**Exercise requirements**. If a line in the listing below contains the word "zengin", count it, then please give only the number of such lines.

**Record set**.
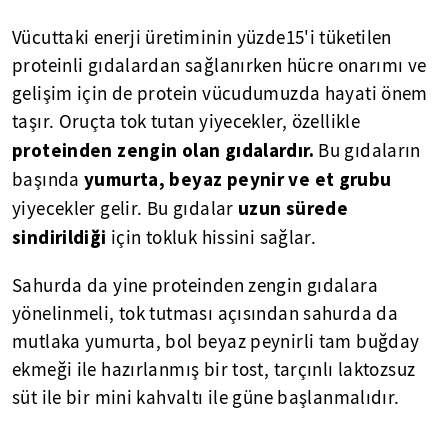
Vücuttaki enerji üretiminin yüzde15'i tüketilen
proteinli gıdalardan sağlanırken hücre onarımı ve
gelişim için de protein vücudumuzda hayati önem
taşır. Oruçta tok tutan yiyecekler, özellikle
proteinden zengin olan gıdalardır.
Bu gıdaların
yumurta, beyaz peynir ve et grubu
başında
uzun sürede
yiyecekler gelir. Bu gıdalar
sindirildiği
için tokluk hissini sağlar.
Sahurda da yine proteinden zengin gıdalara
yönelinmeli, tok tutması açısından sahurda da
mutlaka yumurta, bol beyaz peynirli tam buğday
ekmeği ile hazırlanmış bir tost, tarçınlı laktozsuz
süt ile bir mini kahvaltı ile güne başlanmalıdır.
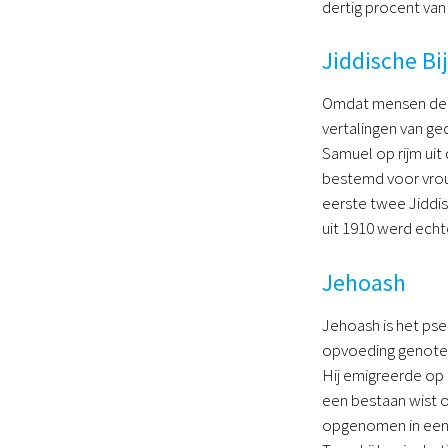
dertig procent van
Jiddische Bi
Omdat mensen de Bij
vertalingen van ge
Samuel op rijm uit
bestemd voor vrou
eerste twee Jiddi
uit 1910 werd echt
Jehoash
Jehoash is het ps
opvoeding genoten.
Hij emigreerde op 
een bestaan wist o
opgenomen in een sa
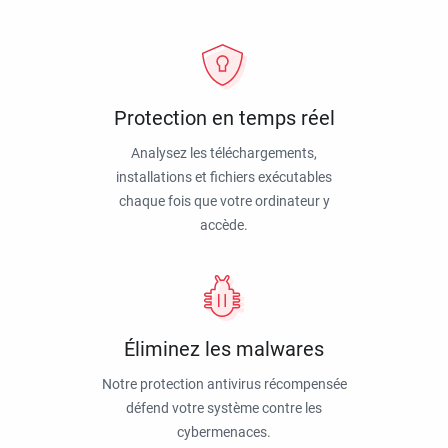
Protection en temps réel
Analysez les téléchargements,
installations et fichiers exécutables
chaque fois que votre ordinateur y
accède.
Éliminez les malwares
Notre protection antivirus récompensée
défend votre système contre les
cybermenaces.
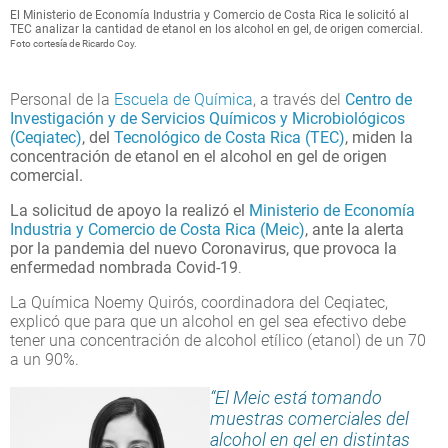
El Ministerio de Economía Industria y Comercio de Costa Rica le solicitó al
TEC analizar la cantidad de etanol en los alcohol en gel, de origen comercial.
Foto cortesía de Ricardo Coy.
Personal de la
Escuela de Química
, a través del
Centro de
Investigación y de Servicios Químicos y Microbiológicos
(Ceqiatec)
, del
Tecnológico de Costa Rica (TEC)
, miden la
concentración de etanol en el alcohol en gel de origen
comercial.
La solicitud de apoyo la realizó el
Ministerio de Economía
Industria y Comercio de Costa Rica (Meic)
, ante la alerta
por la pandemia del nuevo Coronavirus, que provoca la
enfermedad nombrada Covid-19
.
La Química Noemy Quirós, coordinadora del Ceqiatec,
explicó que para que un alcohol en gel sea efectivo debe
tener una concentración de alcohol etílico (etanol) de un 70
a un 90%.
“El Meic está tomando
muestras comerciales del
alcohol en gel en distintas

**Problem solution**. 2